• [AIM OF THE TASK]
Can you copy out the course description word for word, everything from "Because this is" down to "writing and revising."?

• [SELECTED PASSAGE]
□ □ □

Rhetoric, Composition, and Computers

Course Goals:

This course is designed to introduce you to the theoretical and practical elements of composing arguments for public audiences in the digital age using new technologies. You will examine foundational principles of classical rhetoric as they are enacted in traditional print media and as they are reconfigured in/by electronic media. You will apply those principles as you analyze and produce digital (or digitally enhanced) compositions that make use of a variety of currently popular software applications (including especially cloud-based computing sites).

Approach:

Because this is an introductory course that explores the intersections among rhetoric, composition, and computers, you will not be expected to learn any particular digital composing applications in serious depth; nonetheless, you will be expected to learn about (and begin to make use of) a handful of contemporary applications that will facilitate electronic communications. In past courses, for example, students have learned to utilize programs like GarageBand, Audacity, Acid, Photoshop, Weebly, Prezi, and WordPress—all at an introductory level, and all through a lens of rhetorical theory and practice. This will be a highly collaborative class: you will learn through seminar-style discussions, through workshops in which you teach each other new software applications, and through shared processes of writing and revising.

□ □ □

• [RECORDED DATA]
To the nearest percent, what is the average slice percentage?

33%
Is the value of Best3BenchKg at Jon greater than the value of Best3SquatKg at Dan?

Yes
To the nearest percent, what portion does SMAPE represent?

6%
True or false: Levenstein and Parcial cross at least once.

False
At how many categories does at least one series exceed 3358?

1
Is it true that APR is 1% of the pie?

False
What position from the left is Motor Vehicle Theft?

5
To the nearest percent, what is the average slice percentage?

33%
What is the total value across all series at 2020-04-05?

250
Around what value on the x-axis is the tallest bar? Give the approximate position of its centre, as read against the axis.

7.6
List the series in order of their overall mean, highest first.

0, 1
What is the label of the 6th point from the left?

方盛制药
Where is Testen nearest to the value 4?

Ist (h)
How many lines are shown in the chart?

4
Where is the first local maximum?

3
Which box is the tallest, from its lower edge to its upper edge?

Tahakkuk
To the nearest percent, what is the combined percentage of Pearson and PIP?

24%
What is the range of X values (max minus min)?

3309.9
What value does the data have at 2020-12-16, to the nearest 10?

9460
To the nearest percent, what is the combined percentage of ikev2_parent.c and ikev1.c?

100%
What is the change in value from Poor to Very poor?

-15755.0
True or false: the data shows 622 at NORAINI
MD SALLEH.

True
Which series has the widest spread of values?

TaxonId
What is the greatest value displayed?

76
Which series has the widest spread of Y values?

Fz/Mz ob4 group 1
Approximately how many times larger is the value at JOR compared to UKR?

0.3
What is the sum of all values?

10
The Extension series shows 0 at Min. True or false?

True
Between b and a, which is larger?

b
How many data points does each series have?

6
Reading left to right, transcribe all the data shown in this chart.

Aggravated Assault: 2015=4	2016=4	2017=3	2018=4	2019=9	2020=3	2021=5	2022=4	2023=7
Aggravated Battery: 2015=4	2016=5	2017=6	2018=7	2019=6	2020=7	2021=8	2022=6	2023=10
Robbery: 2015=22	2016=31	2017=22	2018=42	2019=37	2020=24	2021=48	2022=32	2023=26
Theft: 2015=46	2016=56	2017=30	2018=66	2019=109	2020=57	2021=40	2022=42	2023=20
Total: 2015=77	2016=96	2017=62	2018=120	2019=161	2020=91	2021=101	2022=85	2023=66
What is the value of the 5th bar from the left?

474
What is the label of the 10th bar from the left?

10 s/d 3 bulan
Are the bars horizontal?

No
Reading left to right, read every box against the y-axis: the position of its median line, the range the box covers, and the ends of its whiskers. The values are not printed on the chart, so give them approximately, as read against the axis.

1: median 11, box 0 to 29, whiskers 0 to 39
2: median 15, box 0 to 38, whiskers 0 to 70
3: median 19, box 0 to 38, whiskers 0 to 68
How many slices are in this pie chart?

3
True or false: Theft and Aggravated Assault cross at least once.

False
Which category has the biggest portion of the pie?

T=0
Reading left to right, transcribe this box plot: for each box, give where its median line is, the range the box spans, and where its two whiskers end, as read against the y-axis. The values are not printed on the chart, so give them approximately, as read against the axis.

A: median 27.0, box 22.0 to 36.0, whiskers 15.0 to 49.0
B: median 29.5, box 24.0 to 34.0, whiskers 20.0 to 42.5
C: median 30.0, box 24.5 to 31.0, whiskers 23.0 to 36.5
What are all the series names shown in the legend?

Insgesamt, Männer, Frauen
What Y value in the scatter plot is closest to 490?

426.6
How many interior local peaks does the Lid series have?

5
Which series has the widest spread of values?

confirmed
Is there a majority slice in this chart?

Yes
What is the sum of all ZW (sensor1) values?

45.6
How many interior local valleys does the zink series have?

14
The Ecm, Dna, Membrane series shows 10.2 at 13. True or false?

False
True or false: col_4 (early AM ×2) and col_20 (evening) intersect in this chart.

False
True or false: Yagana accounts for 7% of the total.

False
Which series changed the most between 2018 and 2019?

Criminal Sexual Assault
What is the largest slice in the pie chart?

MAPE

□ □ □

• [TASK OUTPUT]
Because this is an introductory course that explores the intersections among rhetoric, composition, and computers, you will not be expected to learn any particular digital composing applications in serious depth; nonetheless, you will be expected to learn about (and begin to make use of) a handful of contemporary applications that will facilitate electronic communications. In past courses, for example, students have learned to utilize programs like GarageBand, Audacity, Acid, Photoshop, Weebly, Prezi, and WordPress—all at an introductory level, and all through a lens of rhetorical theory and practice. This will be a highly collaborative class: you will learn through seminar-style discussions, through workshops in which you teach each other new software applications, and through shared processes of writing and revising.